Speaking of the sex scene, that’s another Ritchie device — using a quick edit to deliver a visual punchline. As for the casting, Ritchie, like Tarantino, is consistently bang on.

The Johnny Quid character made me really angry. I just hated that guy: so smug and obnoxious, spouting his pseudo-philosophical nonsense. I will not be seeing The Real RocknRolla (if that’s even a real movie) unless Ritchie can guarantee me 500% more slapping. Especially of Johnny Quid.

What’s with you and all this slapping? I thought Quid was the best thing in the movie. Matter of fact, more of him and less Gerard Butler and the gang might’ve kept me more entertained — every time he came onscreen it felt like a taut slap in the face.
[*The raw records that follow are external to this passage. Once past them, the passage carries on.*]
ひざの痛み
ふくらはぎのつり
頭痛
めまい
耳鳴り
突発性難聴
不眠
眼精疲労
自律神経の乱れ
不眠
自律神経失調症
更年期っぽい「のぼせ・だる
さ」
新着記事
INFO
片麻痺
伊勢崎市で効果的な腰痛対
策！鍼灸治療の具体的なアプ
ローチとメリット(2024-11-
Like Brad Pitt's Mickey O’Neil in Snatch, Johnny Quid did what Butler’s One-Two was meant to: deliver the knockout punch. As for the mention of a sequel at the end of the movie, that’s a bold move. I’d much prefer to see Ritchie do Snatch 2: Mickey Goes to New York. But since neither of these are coming anytime soon, it’ll be interesting to see what Ritchie does when he’s forced to switch up the format with the new Sherlock Holmes film.

I like Guy Ritchie, but this movie does not bode well for Sherlock Holmes. Maybe with a bigger budget he’ll get someone powerful enough to admit to his face when a scene doesn’t work.

I think Ritchie needs to get over himself: He’s all style and no substance, which I guess is how a lot of his fans like it. It’s a shame, though, because he’s got such a great cast to work with: Tom Wilkinson classes up everything he does, and for all my complaints, I did genuinely enjoy the aptly named Mark Strong. There were a few other amusing moments, too, such as the Russian thugs comparing scars; the dance scene was pretty cute, too.
But they were few and far between. Overall, I just found the movie tedious and overly slick to no worthwhile end. And what even happened to Thandie Newton and the Russian billionaire? It’s like Ritchie completely forgot about them.

There was definitely some tightening up to do on this one. I think Ritchie really relied on the MacGuffin of the painting to be the plot driver on this one. Anyone think that might be a nod to the briefcase in Pulp Fiction? This whole film, more than any of his others, seemed to nod to Tarantino. While it was clearly in Ritchie’s style, maybe it was a statement that the “new Tarantino” was back after a couple of critically panned films.

I think Ritchie was smarting from the break-up with his wife. Matter of fact, maybe it was this movie that finally convinced her to walk out the door. I know I would.